Output the stretch of the listing from the line containing "Rendered at 1654 by 1241 pixels." through its end as a Markdown table. Use the columns Row and Line, and omit any blank lines.

(Element location data)
START
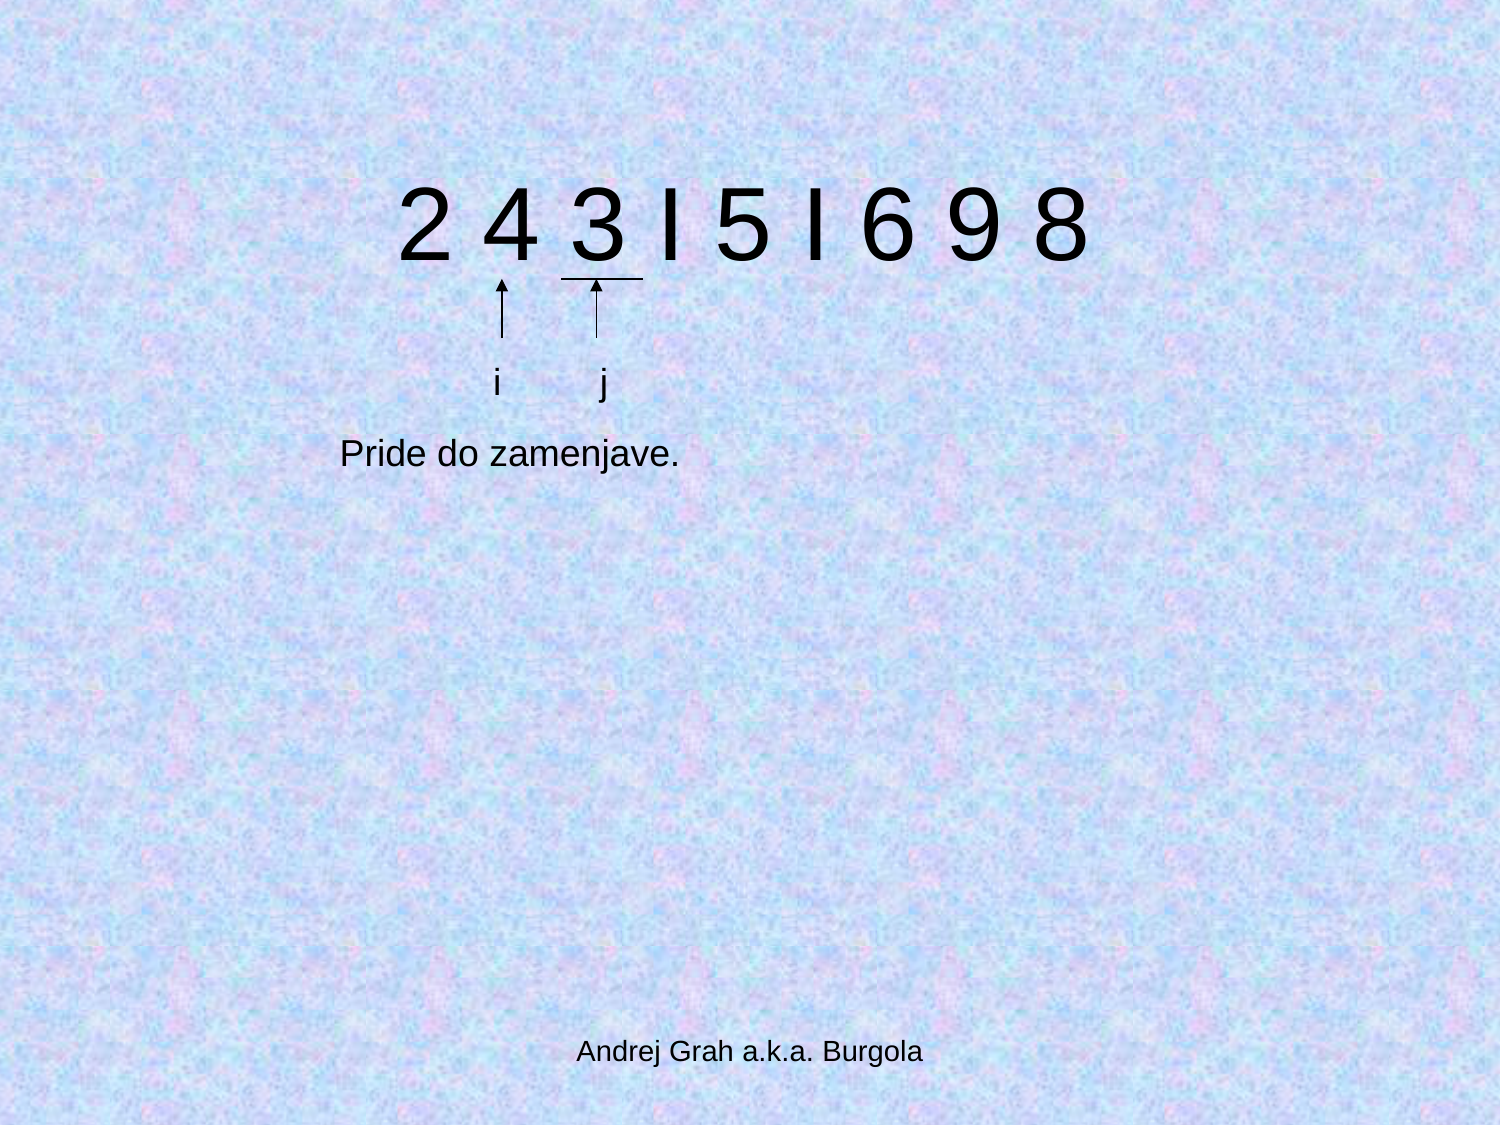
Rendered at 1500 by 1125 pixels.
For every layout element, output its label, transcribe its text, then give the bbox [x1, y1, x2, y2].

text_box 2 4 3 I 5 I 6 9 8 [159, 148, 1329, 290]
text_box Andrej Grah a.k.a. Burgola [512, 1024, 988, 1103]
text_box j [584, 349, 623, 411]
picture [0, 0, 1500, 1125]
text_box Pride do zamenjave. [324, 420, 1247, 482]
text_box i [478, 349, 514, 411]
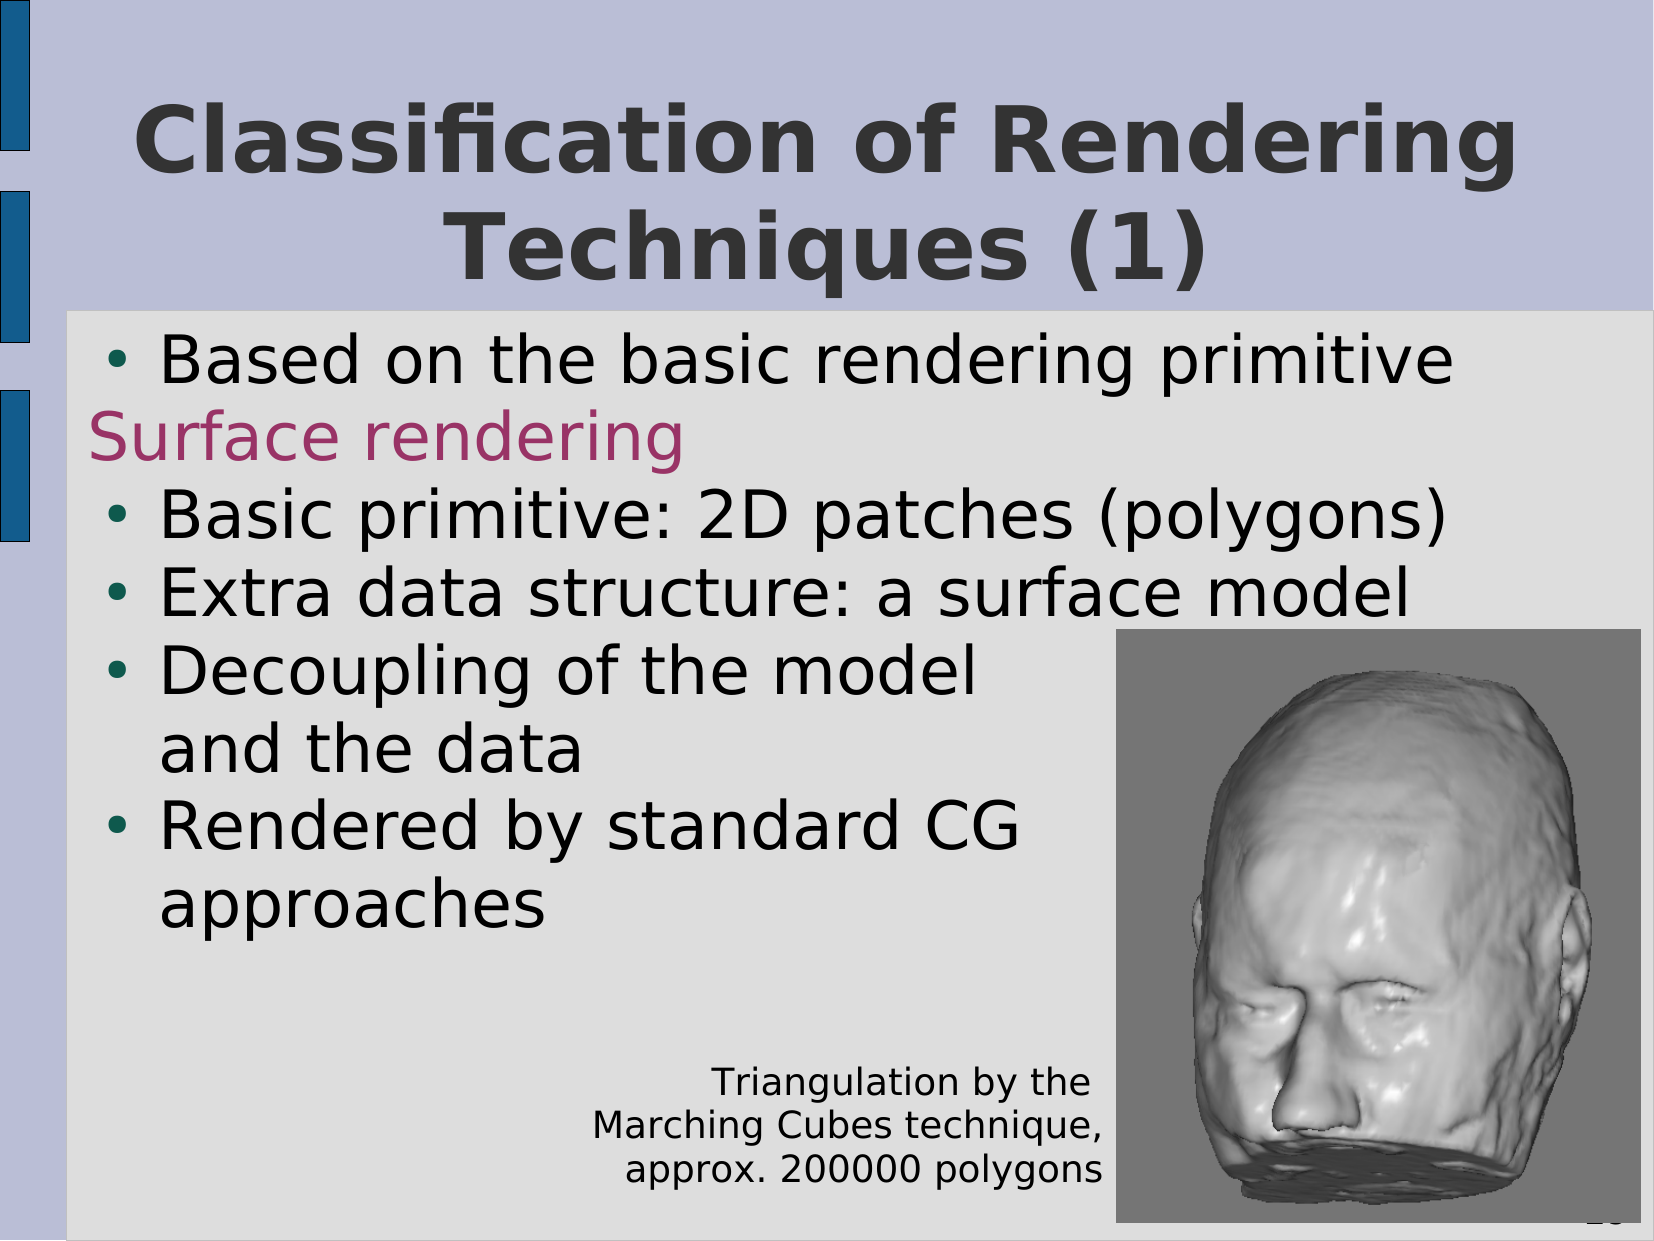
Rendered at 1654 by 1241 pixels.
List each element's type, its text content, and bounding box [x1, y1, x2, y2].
END
» **WRITTEN ANSWER**:
| Row | Line |
|---|---|
| 1 | Rendered at 1654 by 1241 pixels. |
| 2 | List each element's type, its text content, and bounding box [x1, y1, x2, y2]. |